- 対象本文:
<<<<
~青いそよ風が吹く街角~

映画(主にミニシアター映画)の感想文を軸にマイペースで綴っていきます。

□『だいじょうぶ3組』□ ※ネタバレ有

2013-03-07 22:39:50 | 映画【日本】


  『だいじょうぶ3組』:公式サイト

結果よりも成長

乙武洋匡が小学校教師を務めた経験を基にした同名小説を廣木隆一監督が映画化。
乙武洋匡が新任教師役で出演し俳優デビュー。
手足のない担任の赤尾先生〔乙武洋匡〕と
補助教員白石先生〔国分太一〕、5年3組の生徒達の一年を描く。

赤尾先生髪伸びるのが早いよね~。
今の小学校の生徒は1クラス30名にも満たなくて、
“児童”ではなくて“生徒”と言うのかしら?
運動場があるのにどうして屋内で運動会したんだろう?

強烈な役が多かった?渡辺真起子が
女子生徒のお母さん役(わりと落ち着いた役)を演じていたのがツボでした。^^

廣木監督はオフホワイトな映像が特色ですね。
病気を描いた作品が多いし、今回は障害者を描いているので
映画ファンの間でも好みが分かれているけど、
私は人の心の傷みを浮き彫りにしながらも寄り添うように描く救いのある廣木監督の演出好きです。

障害者本人が演じる映画と言えば典子は、今を思い出しました。
特に、食事したり字を書いたりする場面はね。
『典子は、今』は姓違うけど名は本人と同じ役だったので
他は本職の俳優・女優を揃えていてもドキュメンタリー要素が強かった。

 『典子は、今』・・・ ※ネタバレ有

一方、『だいじょうぶ3組』は実体験をもとにしている点ではドキュメンタリー要素もあるけど、
半生や一生涯を描いているわけでもない。
原作に沿って本人の姓名ではない役でフィクションの味付けをした事で重さが和らいで観やすかった。
障害を前面に据えるのではなく、先生と生徒の心の交流が主題なのだろう。
>>>>
- 元データ:
<<<<
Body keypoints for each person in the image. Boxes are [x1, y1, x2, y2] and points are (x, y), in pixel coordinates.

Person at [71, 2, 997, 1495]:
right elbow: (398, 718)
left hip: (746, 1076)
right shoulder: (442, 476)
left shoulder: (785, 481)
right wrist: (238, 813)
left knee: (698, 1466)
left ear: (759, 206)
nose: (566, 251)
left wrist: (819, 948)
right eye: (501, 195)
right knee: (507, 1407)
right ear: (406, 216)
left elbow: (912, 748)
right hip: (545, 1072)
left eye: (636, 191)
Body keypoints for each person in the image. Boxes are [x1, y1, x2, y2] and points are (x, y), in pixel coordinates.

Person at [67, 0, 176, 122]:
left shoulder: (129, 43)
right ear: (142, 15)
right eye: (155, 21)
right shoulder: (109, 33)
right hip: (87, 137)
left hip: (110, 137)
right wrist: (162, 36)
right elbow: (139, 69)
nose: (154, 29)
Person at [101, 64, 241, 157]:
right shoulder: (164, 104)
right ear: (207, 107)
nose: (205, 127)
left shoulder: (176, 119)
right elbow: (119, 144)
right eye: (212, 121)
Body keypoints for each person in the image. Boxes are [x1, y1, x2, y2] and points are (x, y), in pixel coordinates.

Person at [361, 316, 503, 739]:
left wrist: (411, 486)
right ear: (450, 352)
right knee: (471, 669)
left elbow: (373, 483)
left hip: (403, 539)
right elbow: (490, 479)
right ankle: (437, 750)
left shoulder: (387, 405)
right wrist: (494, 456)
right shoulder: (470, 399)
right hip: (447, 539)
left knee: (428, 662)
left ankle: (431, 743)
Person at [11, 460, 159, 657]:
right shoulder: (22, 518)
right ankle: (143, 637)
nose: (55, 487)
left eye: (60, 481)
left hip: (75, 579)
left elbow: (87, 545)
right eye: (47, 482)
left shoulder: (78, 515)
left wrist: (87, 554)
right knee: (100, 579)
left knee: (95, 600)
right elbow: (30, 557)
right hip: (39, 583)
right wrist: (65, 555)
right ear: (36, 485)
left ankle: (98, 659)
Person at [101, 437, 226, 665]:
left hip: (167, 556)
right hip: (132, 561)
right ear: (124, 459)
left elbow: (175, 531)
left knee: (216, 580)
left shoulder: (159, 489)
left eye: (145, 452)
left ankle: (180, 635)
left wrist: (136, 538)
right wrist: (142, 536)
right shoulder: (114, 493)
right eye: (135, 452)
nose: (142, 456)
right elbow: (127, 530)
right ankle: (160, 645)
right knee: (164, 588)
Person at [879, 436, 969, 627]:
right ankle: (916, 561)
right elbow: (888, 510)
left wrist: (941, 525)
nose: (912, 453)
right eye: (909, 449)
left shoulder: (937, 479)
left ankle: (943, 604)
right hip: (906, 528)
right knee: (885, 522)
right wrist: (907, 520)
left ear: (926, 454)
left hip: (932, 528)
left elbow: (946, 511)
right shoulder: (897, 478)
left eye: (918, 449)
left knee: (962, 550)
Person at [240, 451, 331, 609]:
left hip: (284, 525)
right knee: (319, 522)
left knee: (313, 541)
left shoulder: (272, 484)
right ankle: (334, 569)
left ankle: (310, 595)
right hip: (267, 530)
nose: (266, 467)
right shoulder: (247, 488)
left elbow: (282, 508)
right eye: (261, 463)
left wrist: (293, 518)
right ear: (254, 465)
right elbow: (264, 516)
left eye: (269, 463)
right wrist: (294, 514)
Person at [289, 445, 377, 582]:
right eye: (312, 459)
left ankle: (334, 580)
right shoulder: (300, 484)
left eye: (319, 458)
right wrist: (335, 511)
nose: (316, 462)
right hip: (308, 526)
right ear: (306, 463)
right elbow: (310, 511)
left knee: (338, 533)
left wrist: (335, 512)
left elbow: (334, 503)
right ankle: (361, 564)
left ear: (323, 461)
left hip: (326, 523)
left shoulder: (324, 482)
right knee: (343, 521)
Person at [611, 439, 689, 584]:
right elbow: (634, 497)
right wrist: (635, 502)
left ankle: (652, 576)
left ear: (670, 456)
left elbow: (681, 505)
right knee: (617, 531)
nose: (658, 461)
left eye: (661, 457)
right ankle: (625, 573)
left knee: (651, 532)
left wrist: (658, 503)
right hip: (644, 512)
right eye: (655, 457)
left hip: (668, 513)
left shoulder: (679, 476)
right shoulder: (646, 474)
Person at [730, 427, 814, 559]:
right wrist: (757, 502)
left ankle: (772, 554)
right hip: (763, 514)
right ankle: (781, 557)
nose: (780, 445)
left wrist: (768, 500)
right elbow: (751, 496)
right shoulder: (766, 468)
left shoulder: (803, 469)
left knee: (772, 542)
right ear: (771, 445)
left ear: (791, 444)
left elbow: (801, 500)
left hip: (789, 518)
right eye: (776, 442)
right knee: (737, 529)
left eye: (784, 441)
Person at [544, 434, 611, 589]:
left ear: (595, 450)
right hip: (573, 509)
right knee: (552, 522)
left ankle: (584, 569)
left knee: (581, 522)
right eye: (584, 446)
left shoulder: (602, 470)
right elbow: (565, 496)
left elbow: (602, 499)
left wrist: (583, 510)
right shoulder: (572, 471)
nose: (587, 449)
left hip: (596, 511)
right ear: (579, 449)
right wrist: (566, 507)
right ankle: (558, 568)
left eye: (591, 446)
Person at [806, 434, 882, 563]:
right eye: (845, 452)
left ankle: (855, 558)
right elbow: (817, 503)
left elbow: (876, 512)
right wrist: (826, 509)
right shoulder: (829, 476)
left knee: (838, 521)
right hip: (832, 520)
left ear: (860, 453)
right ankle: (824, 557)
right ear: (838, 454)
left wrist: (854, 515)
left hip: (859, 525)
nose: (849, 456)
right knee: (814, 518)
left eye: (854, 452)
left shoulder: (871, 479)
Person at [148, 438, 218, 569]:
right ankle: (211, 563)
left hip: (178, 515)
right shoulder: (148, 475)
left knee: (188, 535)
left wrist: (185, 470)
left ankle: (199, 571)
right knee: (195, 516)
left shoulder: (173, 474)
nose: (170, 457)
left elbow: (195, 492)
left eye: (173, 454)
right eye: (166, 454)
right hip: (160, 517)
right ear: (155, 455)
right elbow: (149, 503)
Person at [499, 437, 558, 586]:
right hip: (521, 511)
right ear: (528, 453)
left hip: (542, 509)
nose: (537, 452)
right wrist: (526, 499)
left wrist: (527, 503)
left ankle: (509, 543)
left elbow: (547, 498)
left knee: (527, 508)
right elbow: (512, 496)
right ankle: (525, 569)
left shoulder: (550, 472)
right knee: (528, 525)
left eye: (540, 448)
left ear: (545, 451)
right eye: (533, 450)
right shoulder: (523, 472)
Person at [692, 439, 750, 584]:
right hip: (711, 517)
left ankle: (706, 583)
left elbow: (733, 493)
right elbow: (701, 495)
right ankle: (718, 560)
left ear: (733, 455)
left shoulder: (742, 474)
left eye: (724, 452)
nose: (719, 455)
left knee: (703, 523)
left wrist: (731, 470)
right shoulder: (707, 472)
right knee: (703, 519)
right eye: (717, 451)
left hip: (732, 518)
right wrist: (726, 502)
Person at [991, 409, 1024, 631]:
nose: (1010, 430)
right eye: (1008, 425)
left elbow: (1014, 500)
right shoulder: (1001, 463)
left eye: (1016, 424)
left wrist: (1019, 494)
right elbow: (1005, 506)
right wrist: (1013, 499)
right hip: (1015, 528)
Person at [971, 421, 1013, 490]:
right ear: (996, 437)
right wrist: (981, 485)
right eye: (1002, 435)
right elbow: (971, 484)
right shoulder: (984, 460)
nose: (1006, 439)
>>>>
- 実施事項 1:
『だいじょうぶ3組』の感想文について、次の問いに答えてください。
(a) 原作の同名小説は、誰のどのような経験を基にしていますか。
(b) 補助教員の白石先生を演じたのは誰ですか。
(c) 障害者本人が演じる映画として筆者が思い出した作品の題名は何ですか。
- 実施事項 2: 『だいじょうぶ3組』の感想文を、最後の文の直後から再開して書き進めてください。
記録は本文とは別の出典から取られたものです。

- 回答欄 1:
(a) 乙武洋匡が小学校教師を務めた経験
(b) 国分太一
(c) 『典子は、今』

- 回答欄 2:
乙武さんは台詞回しが多少照れ臭そうだったものの、
その点以外は演技初めてとは思えない程、自然に表情豊か。
生徒の力になろうとする温かみのある乙武さんの演技が本当に素晴らしい。
プロの俳優でも難しい涙の演技も目にじわっと涙を浮かべてスーと涙を流していて実に上手かった。

ダウン症の姉を抱える女子生徒のエピソードは
障害者の家族にしかわからないリアルな気持ちが描かれていて共感出来ました。
(まるで、子供の頃の私自身を観ているようで涙が止まらなかったよ。)
 お姉ちゃんは普通じゃないけど、お姉ちゃんは好き。
 お姉ちゃんが世間にバカにされるのは悔しい・・・。
 学校ではお姉ちゃんの事を忘れて普通でいたいのに教室にも障害者がいる。
 しかも、それが担任の先生だと避けようがないから余計に辛くなる・・・。
 助けてほしいけど、そんな気持ち誰にも言えない・・・。
 だから、心を閉ざしてしまう・・・。
 
また、赤尾先生も自分のせいかもしれない思い悩み、生徒を救ってあげられなくて悩む・・・。
私の場合は妹が障害者だけど、もし姉や兄が障害者だったとしたら
頼りたくても頼れないわけだからもっと辛いんだろうなと思う。
ただ、この女子生徒のダウン症の姉は言葉話せるので、お互いに会話は出来るのは羨ましかった。
(もちろん、言葉を交わせるからこその辛さもあるんだろうけど・・・。)

20年以上映画を観てきて思うのは障害者本人や親の気持ちが描かれている作品は多いけど、
兄弟・姉妹の気持ちが描かれている作品は実に少ないと言う事。
だからこそ、たまにそういう作品に出逢えて、共感出来るとありがたく感謝出来る。

学校での行事が春の運動会・秋の遠足・学年最後の終業式しか描かれていないし、
学校の教師達のキャラがいかにも学園ドラマぽい類型的なキャラだし、
白石と恋人:美由紀〔榮倉奈々〕の場面はとってつけたような感じだったので
映画の作りとしては物足りない部分もあった・・・。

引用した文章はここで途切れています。